> _WORK TASK_: Every line below containing the word "condition" should be found and copied.

> _DATA IN THIS EXERCISE_:
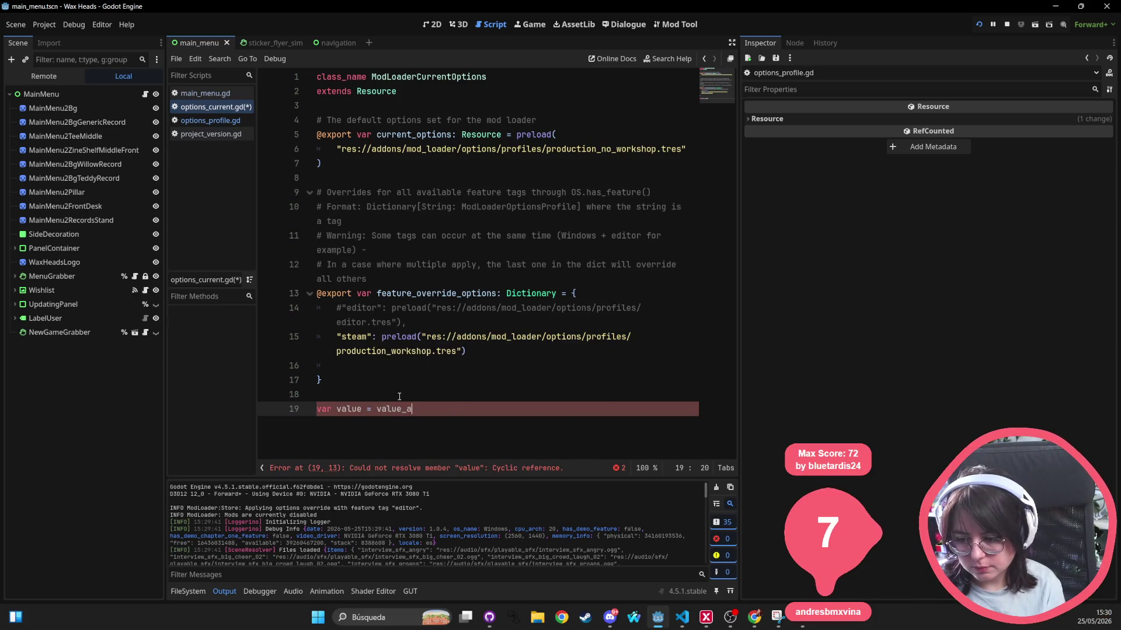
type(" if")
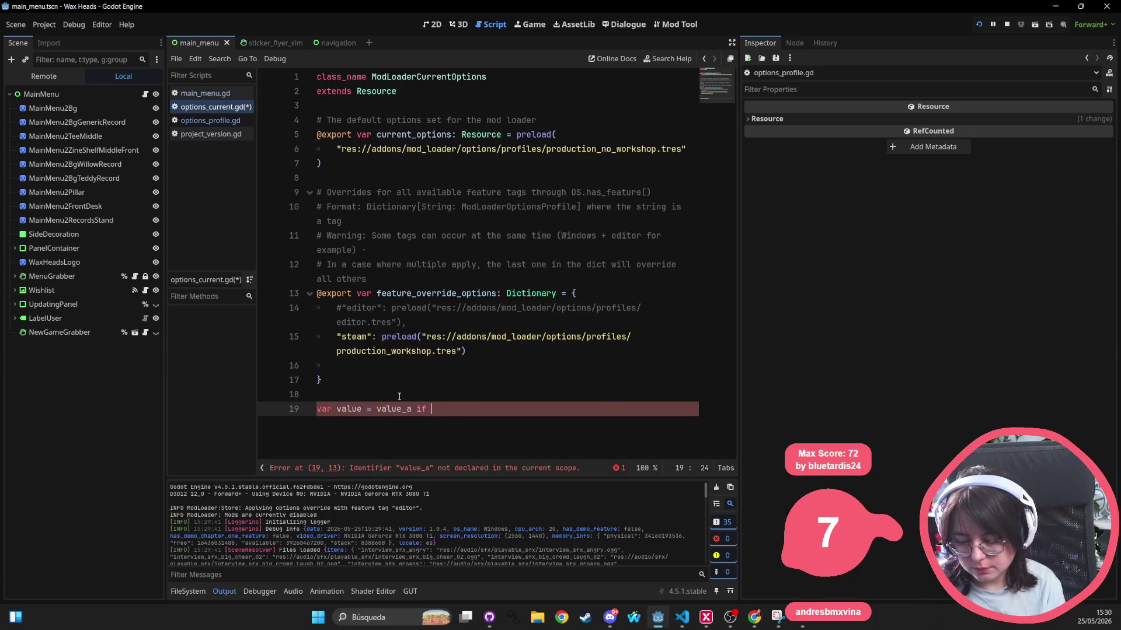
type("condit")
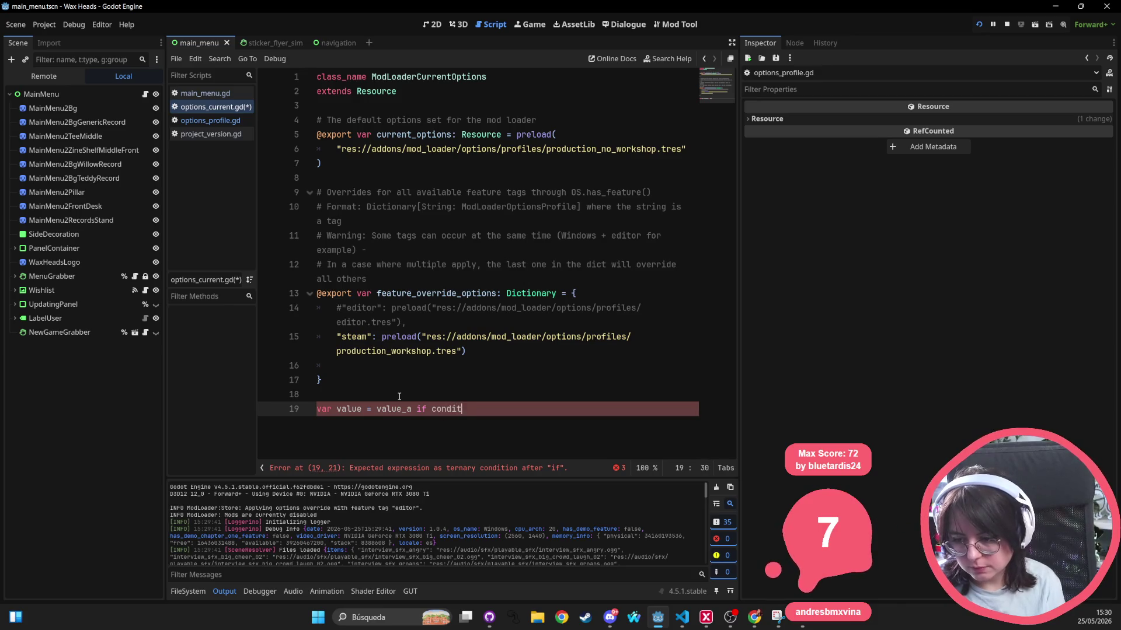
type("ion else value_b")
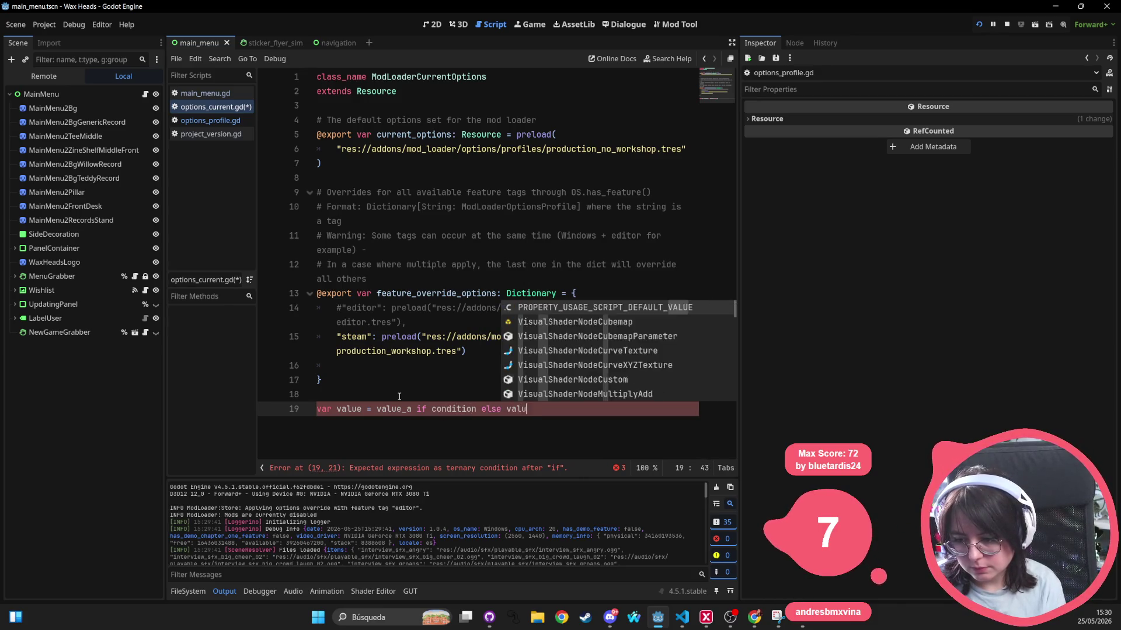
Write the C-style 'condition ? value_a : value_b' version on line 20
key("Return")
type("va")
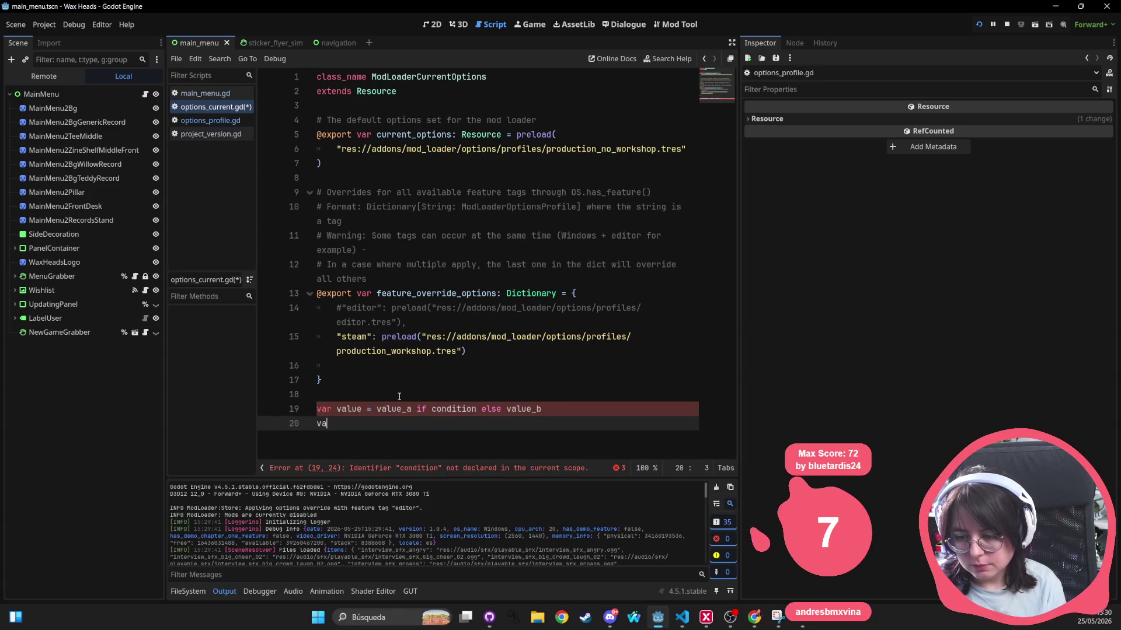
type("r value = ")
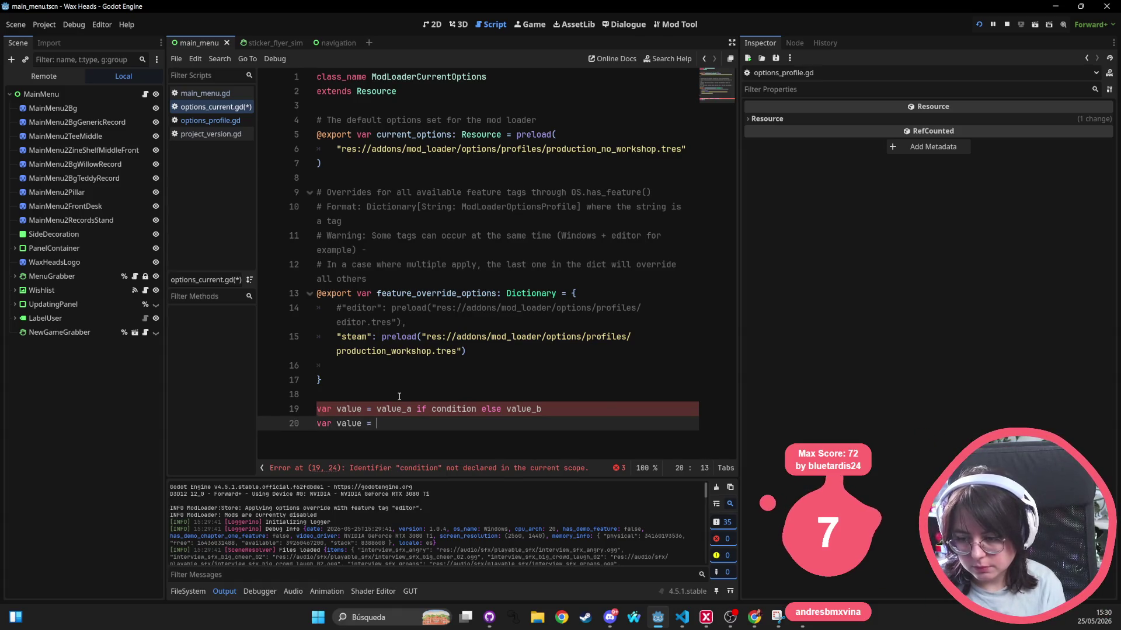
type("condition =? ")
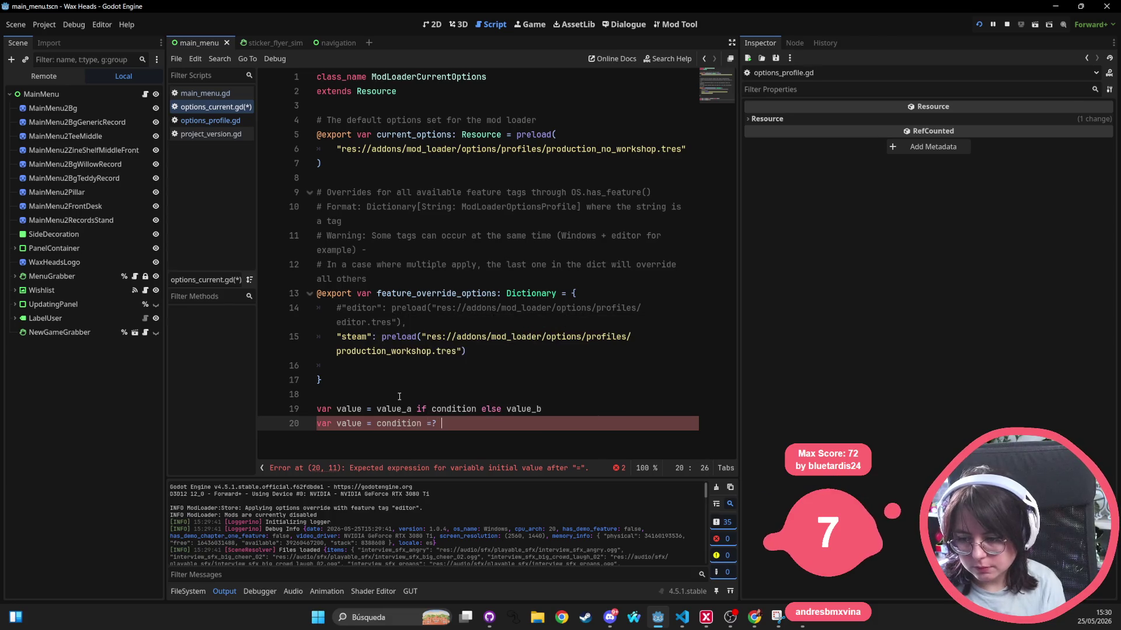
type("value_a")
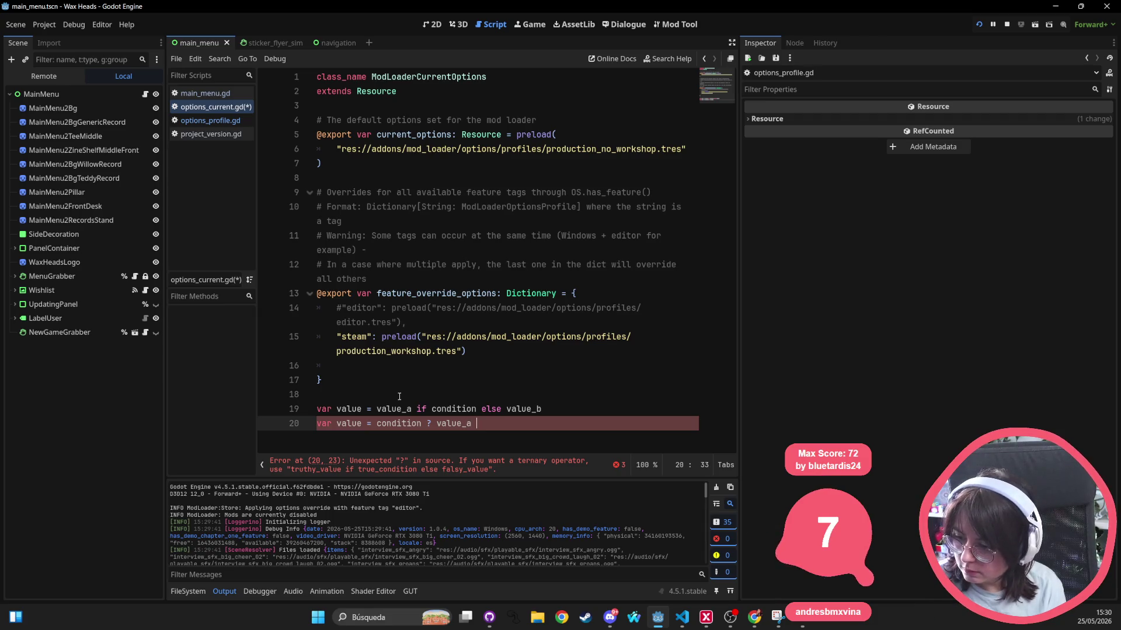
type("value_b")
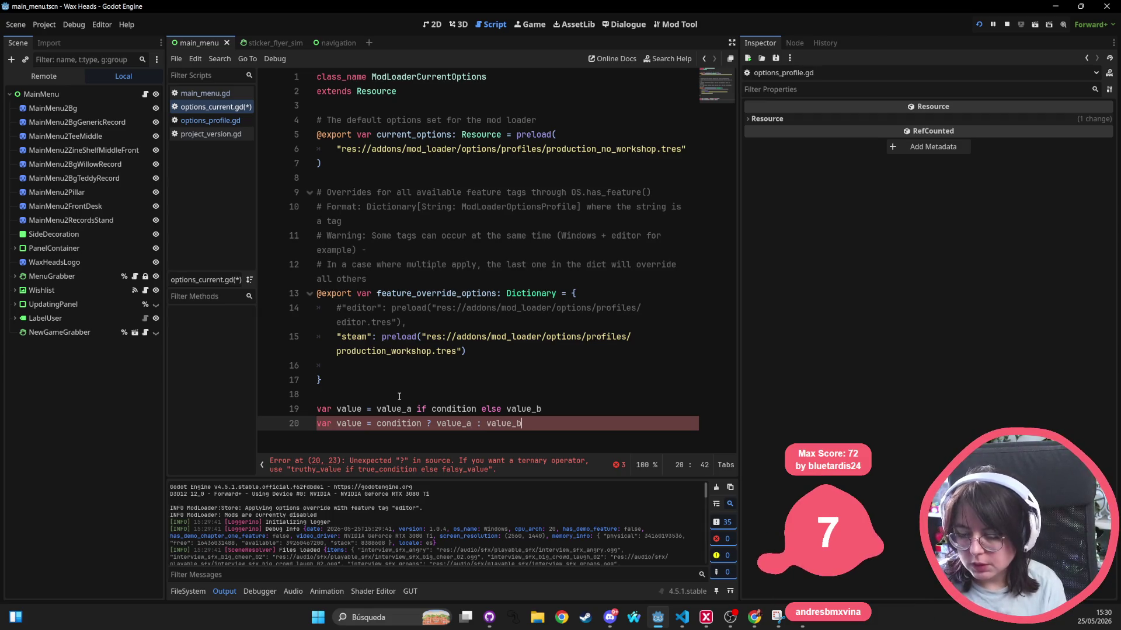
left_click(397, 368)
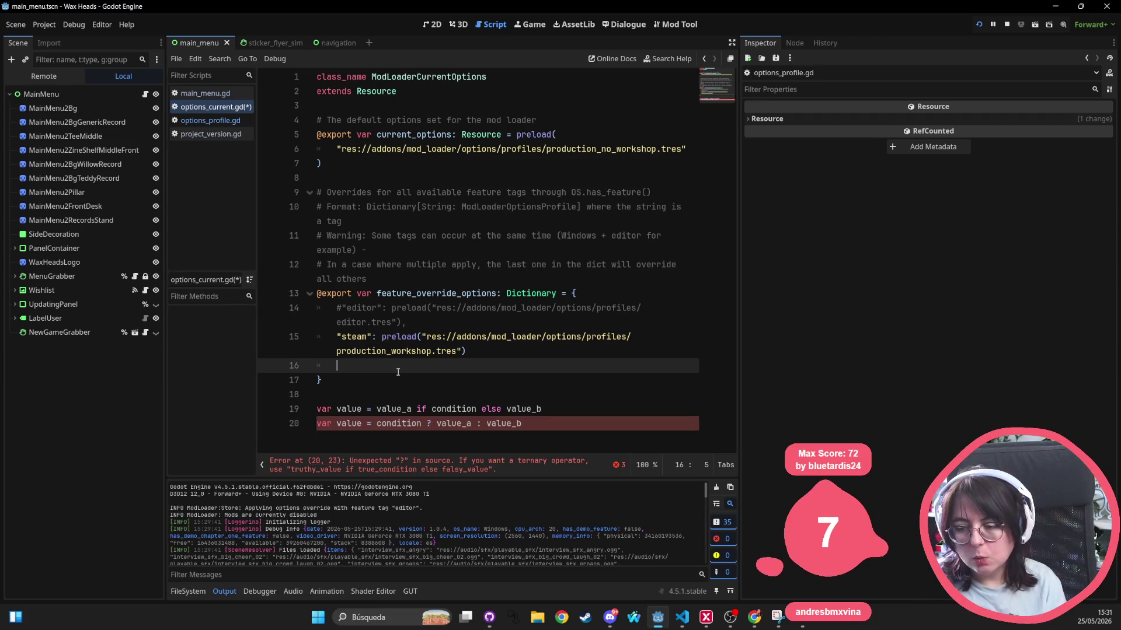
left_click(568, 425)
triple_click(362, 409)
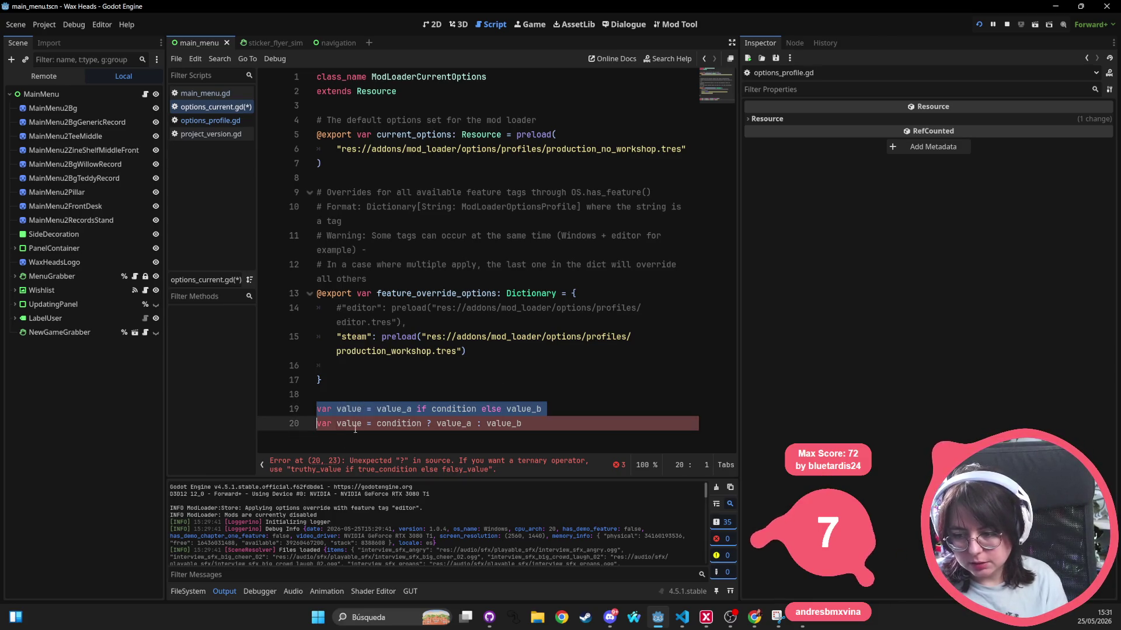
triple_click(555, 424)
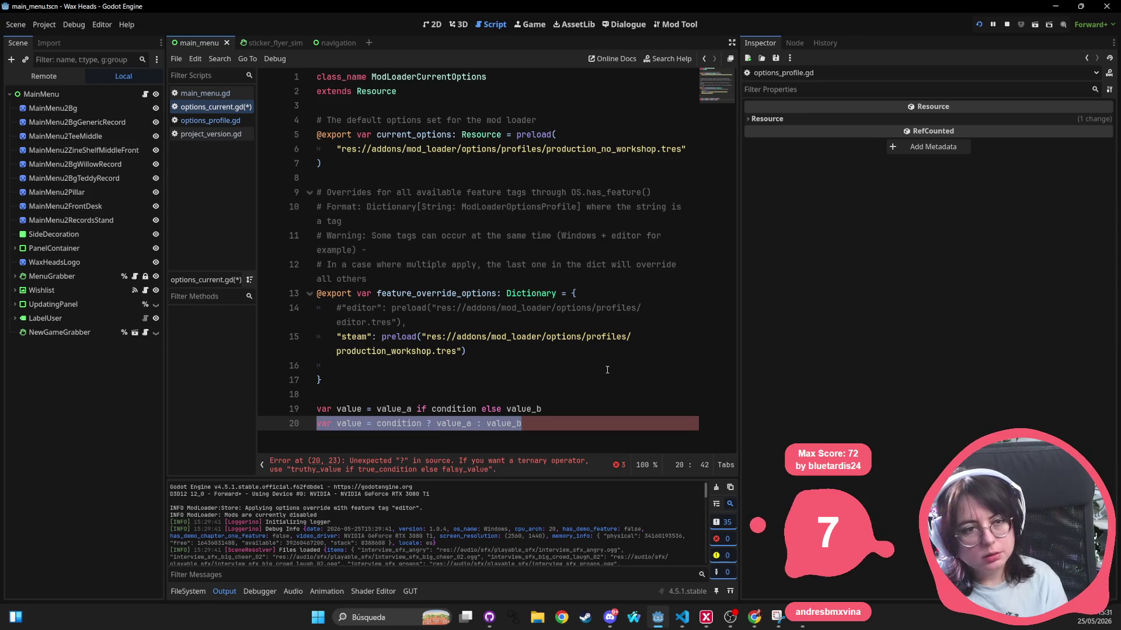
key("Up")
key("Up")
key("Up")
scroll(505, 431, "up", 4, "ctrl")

> _RESPONSE BOX_:
Write the C-style 'condition ? value_a : value_b' version on line 20
type("condition =? ")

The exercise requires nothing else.